- [Exercises to complete]:
**1.** From the forum thread on free trade and war, copy word for word the passage starting with "FIRST AND SECOND" and going on through "will increase them.".
**2.** In the forum thread on free trade and war, which wars does the post written in capital letters name?

Name: Anonymous 2007-01-25 16:52

Does free trade and free markets help prevent war?
http://www.lewrockwell.com/rockwell/bastiat.html

Name: Anonymous 2007-01-25 20:27

No... it causes war.

Big fat companies that have lots of money control governments with their power, and big fat companies are ran by big fat greedy people.

Name: Anonymous 2007-01-25 21:05

FIRST AND SECOND OPIUM WAR, DO YOU KNOW IT

Name: Anonymous 2007-01-25 21:11

Free trade between different countries helps prevent war. People tend to avoid things that will ruin their economy.

Name: Anonymous 2007-01-25 21:16

People tend to avoid things that will ruin their economy.
No, people are the wrong unit. Corporations avoid things that ruin their profits, and pursue those that will increase them.

If that means war, so be it.

Honestly, if I were a ruthless businessman, you bet I'd be shoving for physical elimination of competition.

Name: Anonymous 2007-01-25 21:32

Free trade sucks. Protectionism ftw

Name: Anonymous 2007-01-25 22:40

>>5
Except wars occur between political entities, not corporations (yet). Corporations don't want to kill people, they want to exploit them.

>>6
Protectionism might help on a very local level, but on a larger scale, trade offers more options. If your industries can't compete with another, why insist on creating an artificial barrier to make yours able to compete, when you can shuffle resources in that industry elsewhere to something else you're good at?

Name: Anonymous 2007-01-26 0:55

You people have got it all wrong.

- [Material shown]:
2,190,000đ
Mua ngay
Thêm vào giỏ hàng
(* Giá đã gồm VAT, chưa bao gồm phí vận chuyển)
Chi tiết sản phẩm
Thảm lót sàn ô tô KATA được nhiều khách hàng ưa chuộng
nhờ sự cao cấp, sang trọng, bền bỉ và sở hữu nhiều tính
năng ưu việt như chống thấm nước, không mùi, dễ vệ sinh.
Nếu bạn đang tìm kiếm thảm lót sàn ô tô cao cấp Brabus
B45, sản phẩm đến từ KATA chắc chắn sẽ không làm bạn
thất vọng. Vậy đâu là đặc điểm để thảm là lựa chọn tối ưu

- [Answers for each item]:
**1.**
FIRST AND SECOND OPIUM WAR, DO YOU KNOW IT

Name: Anonymous 2007-01-25 21:11

Free trade between different countries helps prevent war. People tend to avoid things that will ruin their economy.

Name: Anonymous 2007-01-25 21:16

People tend to avoid things that will ruin their economy.
No, people are the wrong unit. Corporations avoid things that ruin their profits, and pursue those that will increase them.

**2.** The First and Second Opium Wars.